Approximately every two Earth years, when summer arrives in the southern hemisphere of Mars, a window opens in its atmosphere, through which water vapor can rise from the lower layers of the planet’s gas to the upper layers. Most of it is carried away by the winds to the north pole, where it settles on the surface, but a certain amount of water vapor still disintegrates and disappears into space.

Scientists from the Moscow Institute of Physics and Technology and the Institute of Solar System Studies describes this unusual Martian water cycle in a study presented in the journal Geophysical Research Letters. Their computer simulation shows how water vapor overcomes the cold air barrier in the middle atmosphere of Mars and reaches higher layers. This, according to the authors of the work, will help to understand why Mars, unlike Earth, has lost most of its water.

Billions of years ago, Mars was a planet rich in water, rivers flowed on it and oceans raged. Since then, it has changed a lot: today there are very few areas with frozen water on its surface, and in the atmosphere water vapor is found only in trace amounts. In general, Mars may have lost at least 80 percent of its original water.

The reason for this lies in the fact that in the upper atmosphere of the Red Planet, the ultraviolet radiation of the Sun splits water molecules into hydrogen (H) and hydroxyl radicals (OH). From there, hydrogen irrevocably evaporates into space. Measurements using probes and space telescopes show that even today water continues to be lost in this way. But how is this possible? The layer of the middle atmosphere of Mars, like the tropopause of the Earth, should practically block the escape of gas, since this region is usually so cold that water vapor turns into ice.

In order to reveal this secret, Russian and German researchers conducted a simulation that revealed a previously unknown mechanism resembling a pump. Their simulation comprehensively describes the flows in the entire atmosphere enveloping Mars: from the surface to an altitude of 160 kilometers. Calculations show that the icy middle layer of the gas envelope becomes permeable to water vapor twice a day, but only in a certain place and at a certain time of the year.

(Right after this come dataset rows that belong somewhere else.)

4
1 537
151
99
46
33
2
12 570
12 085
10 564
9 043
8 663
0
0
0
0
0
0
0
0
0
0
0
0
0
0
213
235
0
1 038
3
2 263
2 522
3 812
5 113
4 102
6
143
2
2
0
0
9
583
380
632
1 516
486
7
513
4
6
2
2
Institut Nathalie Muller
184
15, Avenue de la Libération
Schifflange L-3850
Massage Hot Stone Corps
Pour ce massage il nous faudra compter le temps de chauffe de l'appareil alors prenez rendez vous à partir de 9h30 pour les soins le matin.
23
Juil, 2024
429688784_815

The orbit of Mars plays a crucial role in this process: the path of the planet around the Sun, which lasts about two Earth years, is much more elliptical than that of the Earth. At the point closest to the Sun (approximately coincides with summer in the southern hemisphere) Mars is approximately 42 million kilometers closer to it than at the farthest point of the orbit, therefore summer in the southern hemisphere is noticeably warmer than in the northern.

When summer arrives in the southern hemisphere, water vapor can rise locally with warmer air masses at certain times of the day and reach the upper layers of the atmosphere. There the air flows carry gas to the north pole, where it cools again and settles. However, part of the water vapor is excluded from this cycle: under the influence of solar radiation, water molecules disintegrate, and hydrogen escapes into space.

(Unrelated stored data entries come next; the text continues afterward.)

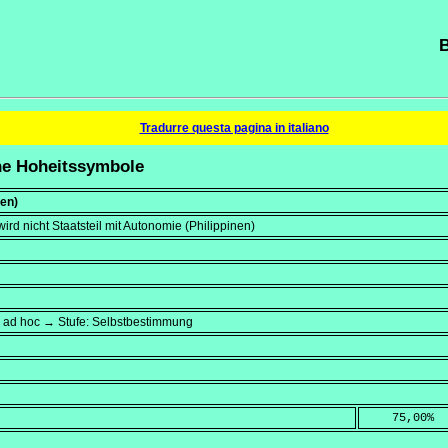
B
Tradurre questa pagina in italiano
ene Hoheitssymbole
nen)
 wird nicht Staatsteil mit Autonomie (Philippinen)
→ ad hoc → Stufe: Selbstbestimmung
    75,00
%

-Paul Hartog, co-author of the work of the Institute for Solar System Research

This unusual hydrological cycle is enhanced by another feature of the Red Planet: huge dust storms that cover all of Mars at intervals of several years. The last such storms occurred in 2007 and 2018 and were extensively documented by orbital probes.

The amount of dust circulating in the atmosphere during such a storm facilitates the transport of water vapor to the upper layers of the atmosphere.

-Alexander Medvedev, co-author of the work of the Institute for Solar System Research

Scientists estimate that during the 2007 dust storm, twice as much water vapor fell into the upper atmosphere than it does in calm times for Mars. As the dust particles absorb sunlight and thus heat up, the temperature in the entire atmosphere rises to 30 degrees.

Our model with unprecedented accuracy shows how dust in the atmosphere affects the microphysical processes associated with the transformation of ice into water vapor.

-Dmitry Shaposhnikov, lead author of a study from the Moscow Institute of Physics and Technology

The authors of the paper conclude that, apparently, the atmosphere of Mars is more permeable to water vapor than the Earth’s, and the opened seasonal water cycle largely contributes to the continuing loss of water by the Red Planet.